MacLean was Canada’s sole contender and a finalist on Netflix’s global cooking competition ‘The Final Table.’ He is also the first-ever Canadian chef invited aboard to consult and collaborate with Princess Cruises. He uses his profile to showcase Canada’s culinary scene to international audiences.

MacLean is passionate about sustainability and the food building community. While he regularly participates in events as an educator, speaker and culinary judge in Canada and abroad, he is happiest in his kitchens.
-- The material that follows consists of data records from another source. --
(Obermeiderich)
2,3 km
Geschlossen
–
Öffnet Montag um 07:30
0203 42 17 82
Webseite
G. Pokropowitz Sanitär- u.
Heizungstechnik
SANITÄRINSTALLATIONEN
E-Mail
MacLean’s Japanese izakaya-style restaurant Shokunin, in his home city of Calgary, has been voted one of the country’s top 50 restaurants for four years in a row. Its predecessor Downtownfood was also listed as one of Canada’s top restaurants. In September 2019, he opened Greenfish, North America’s first fully sustainable sushi eatery, take-away and delivery.

In 2020, MacLean opened NUPO located in Calgary’s East Village Alt Hotel. This restaurant, bar and Omakase Sushi Experience focuses its offer on vegetarian, sushi, and large-format fish dishes and features a unique-in-Canada dry-aging chamber for fish. He also opened EIGHT, a discreet, eight-seat, high-dining restaurant where tasting menus focus on MacLean’s unique philosophy of true Canadian cuisine. Further, he and his team have been tending an organic plant and free-run small animal farm on the outskirts of Calgary to supplement his careful, sustainable ingredient procurement, focusing on promoting his movement “Food in Recovery”.
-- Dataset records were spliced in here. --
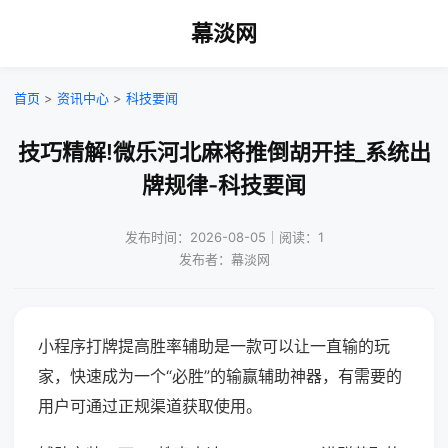
幕淡网
首页
>
资讯中心
>
科技要闻
技巧精解!微乐河北麻将推倒胡开挂_系统出
牌规律-科技要闻
发布时间：2026-08-05｜阅读：1
发布者：幕淡网
小程序打牌提高胜率辅助是一款可以让一直输的玩
家，快速成为一个“必胜”的输赢辅助神器，有需要的
用户可通过正规渠道获取使用。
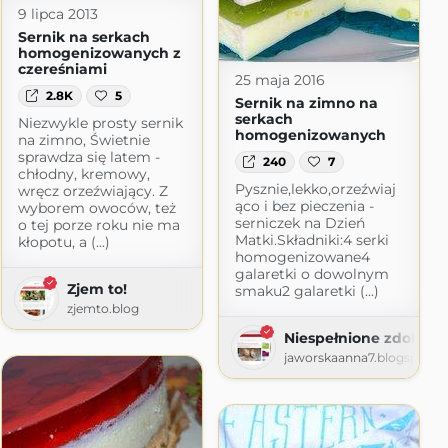
9 lipca 2013
Sernik na serkach
homogenizowanych z
czereśniami
25 maja 2016
2.8K
5
Sernik na zimno na
serkach
Niezwykle prosty sernik
homogenizowanych
na zimno, Świetnie
sprawdza się latem -
240
7
chłodny, kremowy,
Pysznie,lekko,orzeźwiaj
wręcz orzeźwiający. Z
ąco i bez pieczenia -
wyborem owoców, też
serniczek na Dzień
o tej porze roku nie ma
Matki.Składniki:4 serki
kłopotu, a (...)
homogenizowane4
galaretki o dowolnym
Zjem to!
smaku2 galaretki (...)
zjemto.blog
Niespełnione zdolnośc
jaworskaanna7.blogspot.c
Inspired by its cultural mosaic, MacLean believes this forms the foundation of what defines Canada’s national food culture. His appreciation for diversity leads him to travel extensively, further developing his unique perspective on food and the culinary experience as well as ensuring equal opportunity for all in his kitchen and front of house operations.

MacLean spent extensive time traveling in Japan studying the cuisine of the country that inspires him. Believing in the power of food to bridge cultures, he welcomes global chefs to his country and kitchen and travels often, collaborating with inspirational Chefs such as Yoshihiro Narisawa, Shane Osborn, and Rodrigo Erazo. This exploration extends further into his Cultural Chef Exchange program, curated with the help of Food Tourism Strategies, in which MacLean hosts renowned international chefs in his hometown to begin an exploration of culture and how our environments, local ingredients, traditions, and nationality define us through cuisine.